The displays, developed by a company called Misapplied Sciences, will be ready to greet passengers at the Detroit Metropolitan Airport. Most modern display makers pride themselves on the expansive viewing angles of their TVs or computer monitors, ensuring that even people viewing the screen from the sides see the same thing in terms of color and contrast. Misapplied Sciences created a display technology called Parallel Reality that can change the look of the screen depending on the angle of view.
Misapplied Sciences isn't keen on revealing exactly how its tech works, but the company's website vaguely describes how the technology works.
Passengers traveling with Delta will see only the details for their specific flight on the screen, even when several of them are crowded around it.
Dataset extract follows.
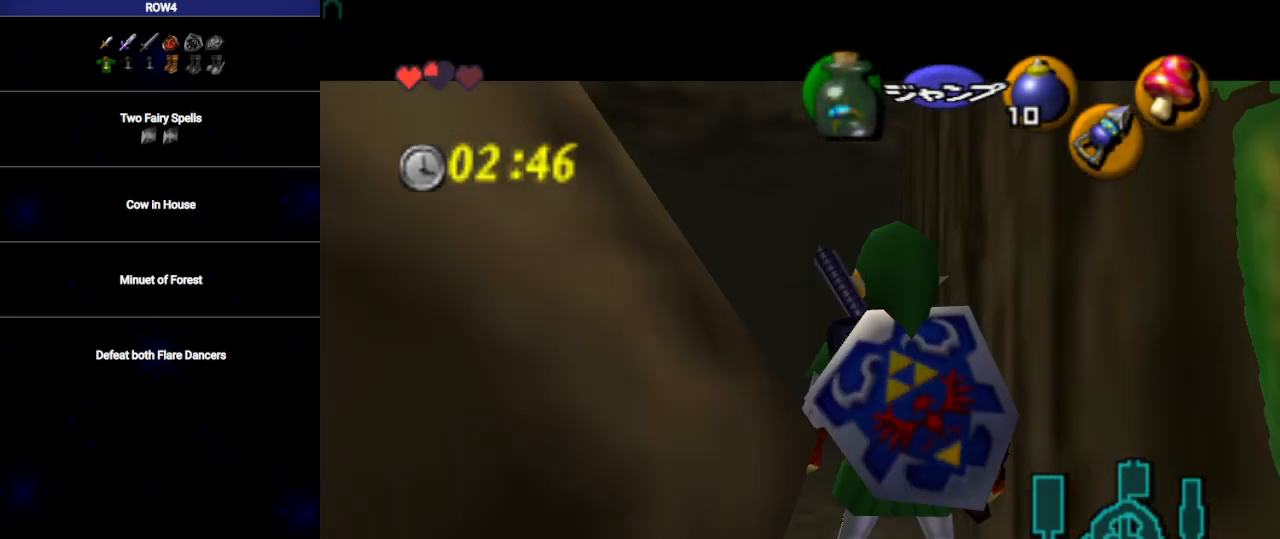
{"buttons": ["L1"], "left_stick": "down", "right_stick": "center", "events": [[17, "A", "up"], [133, "X", "down"], [200, "X", "up"]]}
It sounds like a nightmare, but if it works as promised, the information is only visible to the passenger while they look at the display. How do you know who is looking at the Parallel Reality display and where they are? A person's facial recognition is visible.
Privacy has to be sacrificed in order to get into an airport, but Delta Air Lines has been leaning on the use of facial recognition technology for a long time. The airline launched a facial recognition pilot program at the Minneapolis-Saint Paul International Airport that allowed passengers to use face-recognition kiosks to check bags and avoid line-ups.
Delta insisted the service wasn't mandatory and promised that passenger facial scans wouldn't be stored, and is making the same claims here. When users walk up to the screen with their boarding pass in hand, it will lock onto their face and show their private flight information in a way that only they can see. Those who have already signed up for Delta's "digital identity" service need to walk up to the display to be identified and pointed in the right direction.
Is living in a Orwellian state worth it if it makes the airport experience slightly less stressed?